L'ex-ministre français du Travail Eric Woerth, un proche de Nicolas Sarkozy, a été mis en examen (inculpé) jeudi pour recel par les juges qui enquêtent sur des accusations de financement politique illégal en lien avec la milliardaire Liliane Bettencourt.

Mercredi, M. Woerth, 56 ans, avait déjà été mis en examen pour trafic d'influence, un délit voisin de la corruption, dans cette tentaculaire affaire comprenant également des soupçons de favoritisme et d'abus de faiblesse à l'égard de l'héritière des cosmétiques L'Oréal âgée de 89 ans.

À l'issue d'une deuxième journée d'audition à Bordeaux, Eric Woerth «a été mis en examen du chef de recel à raison d'une présumée remise de numéraire qui lui aurait été faite par Patrice de Maistre», ancien gestionnaire de fortune de Mme Bettencourt, indique le parquet de cette ville du sud-ouest de la France.

L'ancien ministre du Budget et du Travail (2007-2010) a été entendu jeudi par les trois juges qui instruisent les dossiers liés à la troisième fortune de France dans le cadre de l'information suivie pour escroquerie, abus de confiance, blanchiment, abus de faiblesse et recel au préjudice de Liliane Bettencourt, précise le parquet.

L'ancien pilier du gouvernement de Nicolas Sarkozy qui a porté la réforme des retraites risquait une inculpation pour «financement illicite de parti politique ou de campagne électorale».

Ces soupçons sont particulièrement gênants pour le président qui doit annoncer prochainement sa candidature à un second mandat pour la présidentielle des 22 avril et 6 mai pour laquelle il est donné largement perdant par les sondages face au candidat socialiste, François Hollande.

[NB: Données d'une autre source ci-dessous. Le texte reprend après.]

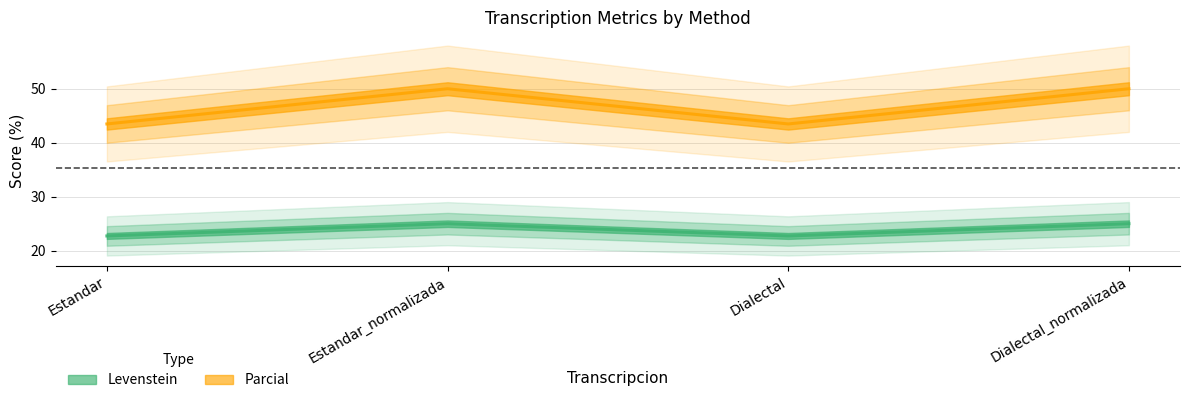

How many interior local peaks does the Parcial series have?

1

C'est en effet le financement de sa campagne victorieuse en 2007 qui est visé par certaines des investigations des juges.

Eric Woerth, qui est également ancien trésorier du parti majoritaire UMP et de la dernière campagne de Nicolas Sarkozy, est accusé d'avoir reçu de l'argent liquide émanant de Liliane Bettencourt.

Les accusations proviennent de l'ancienne comptable des Bettencourt, Claire Thibout. Celle-ci a affirmé à plusieurs reprises à la police et à la justice qu'il lui avait été demandé début 2007 de retirer 150 000 euros destinés à être remis à Eric Woerth, alors trésorier de l'UMP.

Elle a déclaré avoir finalement remis 50 000 euros en espèces à l'ancien homme de confiance de la milliardaire, Patrice de Maistre, lequel lui aurait laissé entendre qu'il les remettrait le lendemain à Eric Woerth pour financer la campagne de M. Sarkozy.

Le financement politique en France est strictement réglementé depuis les années 1990. Les dons à des partis ou des personnalités sont possibles, mais strictement limités.

La mise en examen mercredi de M. Woerth pour trafic d'influence semble être liée aux conditions dans lesquelles l'épouse de l'ancien ministre a été embauchée dans la société gérant la fortune de Liliane Bettencourt.

Les enquêteurs cherchent à savoir si un lien peut être établi entre ce recrutement et la Légion d'honneur, la plus prestigieuse décoration française, obtenue en 2008 par Patrice de Maistre, homme de confiance de Liliane Bettencourt et dirigeant de cette société qui se consacre à la gestion de ses intérêts.

L'ancien ministre est aussi soupçonné d'abus de faiblesse sur la personne de Liliane Bettencourt, qui, selon une expertise réalisée en juin, souffre d'une «démence mixte» et d'une «maladie d'Alzheimer à un stade modérément sévère».

M. Woerth a toujours nié avoir commis le moindre délit.

Son avocat, Me Jean-Yves Le Borgne s'est félicité de «l'occasion qui est donnée à M. Woerth de s'expliquer». Evoquant une affaire «en forme de roman», et «l'intégrité d'Eric Woerth», il a estimé qu'il «faut des faits, et que ces faits font défaut». «Il faut qu'un jour, que j'espère proche, on en tire la conséquence», a-t-il dit.

Dans cette affaire née d'un différend familial entre Mme Bettencourt et sa fille, plusieurs personnes sont soupçonnées d'avoir profité de la faiblesse de la vieille dame pour lui soutirer de l'argent.